Aplastic anemia (AA) is one of life-threatening hematological disorder that can be cured by hematopoietic stem cell transplantation. When the absence of a matched sibling donor, haploidentical stem cell transplantation (haplo-HSCT) becomes an alternative choice for AA patients.
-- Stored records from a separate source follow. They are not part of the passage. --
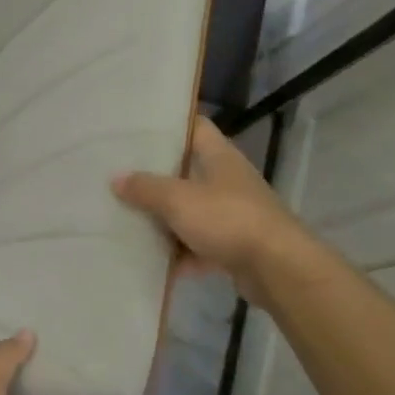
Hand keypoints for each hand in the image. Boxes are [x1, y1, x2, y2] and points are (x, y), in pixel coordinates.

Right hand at [113, 116, 310, 303]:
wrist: (278, 269)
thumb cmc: (228, 219)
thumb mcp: (178, 199)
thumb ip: (145, 188)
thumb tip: (116, 179)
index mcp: (219, 157)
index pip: (194, 127)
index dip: (168, 125)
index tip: (137, 128)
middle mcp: (227, 181)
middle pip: (186, 172)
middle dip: (155, 177)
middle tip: (119, 175)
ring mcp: (232, 214)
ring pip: (190, 211)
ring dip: (164, 219)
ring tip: (127, 219)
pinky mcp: (233, 246)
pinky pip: (198, 246)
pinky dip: (179, 255)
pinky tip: (153, 263)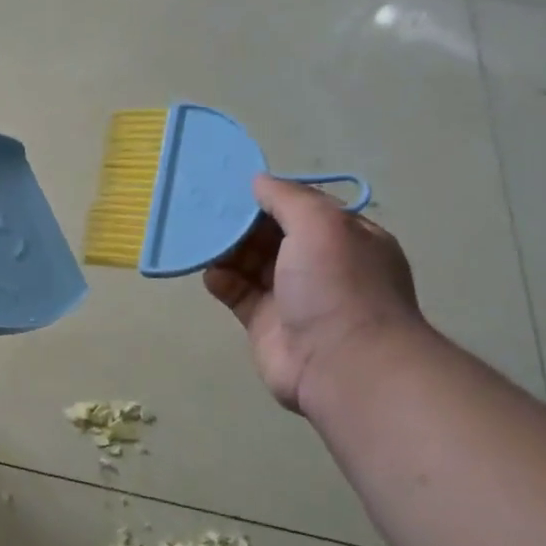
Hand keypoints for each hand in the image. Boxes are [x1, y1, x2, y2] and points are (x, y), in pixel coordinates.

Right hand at [203, 174, 424, 414]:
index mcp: (345, 238)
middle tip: (206, 211)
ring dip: (226, 250)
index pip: (303, 208)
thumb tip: (258, 181)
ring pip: (251, 263)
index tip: (234, 188)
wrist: (343, 364)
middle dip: (241, 223)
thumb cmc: (338, 284)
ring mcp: (292, 296)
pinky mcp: (266, 323)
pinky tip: (210, 274)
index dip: (270, 197)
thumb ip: (286, 198)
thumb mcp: (320, 224)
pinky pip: (238, 293)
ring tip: (199, 238)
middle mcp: (321, 265)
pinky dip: (222, 281)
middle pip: (272, 234)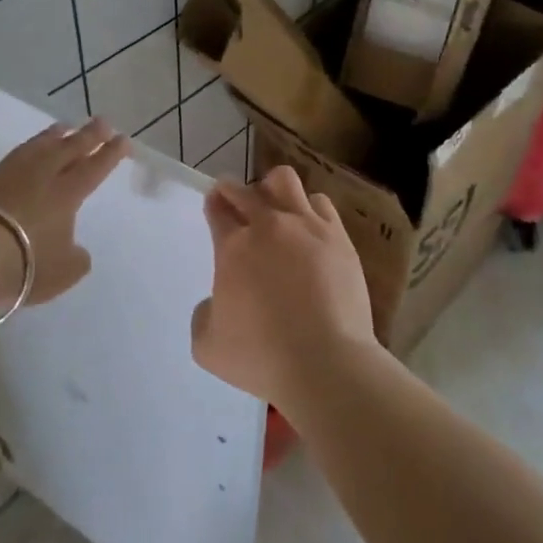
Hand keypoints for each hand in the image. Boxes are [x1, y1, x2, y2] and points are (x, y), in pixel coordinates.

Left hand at [0, 119, 130, 314]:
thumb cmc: (24, 266)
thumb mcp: (63, 273)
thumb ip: (76, 259)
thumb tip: (76, 250)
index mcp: (65, 195)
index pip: (94, 169)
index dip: (110, 154)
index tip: (123, 138)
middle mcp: (37, 177)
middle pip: (67, 150)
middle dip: (87, 135)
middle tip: (101, 121)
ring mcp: (2, 174)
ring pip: (30, 148)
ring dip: (47, 136)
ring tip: (61, 126)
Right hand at [190, 165, 379, 416]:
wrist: (326, 361)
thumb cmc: (262, 356)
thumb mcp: (208, 346)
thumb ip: (204, 315)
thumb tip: (218, 302)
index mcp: (234, 247)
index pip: (218, 209)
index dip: (213, 204)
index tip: (214, 206)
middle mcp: (269, 226)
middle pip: (246, 190)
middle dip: (234, 191)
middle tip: (234, 202)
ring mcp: (307, 227)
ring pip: (285, 181)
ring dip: (273, 190)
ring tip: (275, 207)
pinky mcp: (338, 238)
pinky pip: (321, 203)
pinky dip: (309, 208)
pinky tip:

We used a prospective study aimed to confirm the feasibility of Thiotepa-based modified post-transplantation cyclophosphamide (PTCY) strategy in haplo-HSCT for AA patients. We analyzed the outcomes of 15 patients who had undergone haplo-HSCT between October 2021-May 2023 in our clinical center. The modified condition regimen consisted of anti-thymoglobulin/antilymphocyte globulin, fludarabine, thiotepa, busulfan and modified low and high-dose cyclophosphamide, mycophenolate mofetil (MMF) and tacrolimus (FK-506)/cyclosporin (CsA) were administered as graft versus host disease (GVHD) prophylaxis after transplantation. The median follow-up time was 267 (range 97-532) days. All 15 patients were successfully implanted (100%), the median times for neutrophil and platelet engraftment were 14 (range 12-19) days and 12 (range 8-25) days, respectively. But one patient developed secondary graft failure because of infected with COVID-19、cytomegalovirus and H1N1. Fortunately, she subsequently underwent a successful secondary haplo-HSCT. The most common regimen-related toxicity was canker sore, hemorrhagic cystitis occurred in 3 patients during transplantation. The cumulative incidence of grade Ⅰ-Ⅱ aGVHD and cGVHD were 13.3% and 6.7% respectively, whereas the incidence of grade Ⅲ-Ⅳ aGVHD was not found so far. All 15 patients are alive, with a failure-free survival rate of 100% and GVHD relapse-free survival rate of 100%. The efficacy evaluation of haplo-HSCT, 14 patients achieved CR and 1 patient achieved PR. Because of 7 patients received the prevention strategy of Letermovir since August 2022, the reactivation rate of cytomegalovirus (CMV) was only 20% and 60% of Epstein-Barr virus (EBV) reactivation, but the CMV diseases and post-transplantation lymphoproliferative disorder (PTLD) were rare. Our study using Thiotepa-based modified haplo-HSCT demonstrated an encouraging result with prolonged survival and reduced complications for aplastic anemia patients.